The American pioneer was above all else committed to the accumulation of wealth and property, and constantly sought out new ways for material self-improvement. Frontier culture gravitated solely around the "Almighty Dollar," and profit was "the end and aim of their lives, their daily and nightly thought." Even the frontier vernacular was peppered with such phrases as "I calculate," " reckon," and other terms borrowed from the language of business. Frontier settlers were constantly moving: it was common to buy a small farm, sell it as soon as it became profitable, and move West in search of larger acreages.[30]

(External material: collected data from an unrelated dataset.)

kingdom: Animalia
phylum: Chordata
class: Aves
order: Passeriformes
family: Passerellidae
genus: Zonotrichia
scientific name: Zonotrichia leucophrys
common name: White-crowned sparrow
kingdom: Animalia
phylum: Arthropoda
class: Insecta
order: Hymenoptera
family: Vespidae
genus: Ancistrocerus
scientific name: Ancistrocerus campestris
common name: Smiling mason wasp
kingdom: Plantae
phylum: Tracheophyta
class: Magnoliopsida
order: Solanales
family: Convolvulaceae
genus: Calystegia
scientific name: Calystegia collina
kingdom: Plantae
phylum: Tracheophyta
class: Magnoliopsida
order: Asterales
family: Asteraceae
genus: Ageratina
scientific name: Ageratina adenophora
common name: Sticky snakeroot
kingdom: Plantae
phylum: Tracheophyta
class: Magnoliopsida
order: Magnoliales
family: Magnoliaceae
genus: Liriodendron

By the very nature of these migrations, most Western settlements were transitory. Towns, as in the Roman era, would begin as a small cluster of tents where traders and land speculators would set up shop. Soon the settlement might rise into a large town, only for a subsequent surge of migration to depopulate it, or turn it into a `ghost-town.' Hamilton Wicks, who participated in an 1889 rush for free federal land in Oklahoma, described the birth of a town created by thousands of land-hungry squatters who flooded into the region during the race for land: "Ten thousand people had `squatted' upon a square mile of virgin prairie that first afternoon, and as the myriad of white tents suddenly appeared upon the face of the country, it was as though a vast flock of huge white-winged birds had just settled down upon the hillsides and in valleys. Here indeed was a city laid out and populated in a day."[31] Much of Western land settlement and migration was fueled by land speculation. "The Westerner was a gambler, and so long as expansion went on the cards were stacked in his favor," noted historian Ray Allen Billington.[32] The vast amounts of unclaimed Western land offered huge opportunities to those who were willing to take a risk; a seemingly distant and "unimproved" plot of land could easily double or treble its value during a land rush. Often, as in the stock exchange, the amount of profit that one could earn by speculating in a piece of land far outweighed the dividend acquired by cultivating it. The historian Ray Allen Billington quotes a German traveler, who wrote of frontier mores, "He [the frontier settler] knows no devotion to the soil; to him the earth is merchandise just like anything else and if someone offers him a good price for it today, tomorrow he packs up what is left to him and sets out to seek a new home." Land was not sacrosanct to the Western settler or bound to his family, as it was to his European brother. For Western settlers, periodic movement was the rule rather than the exception.[33]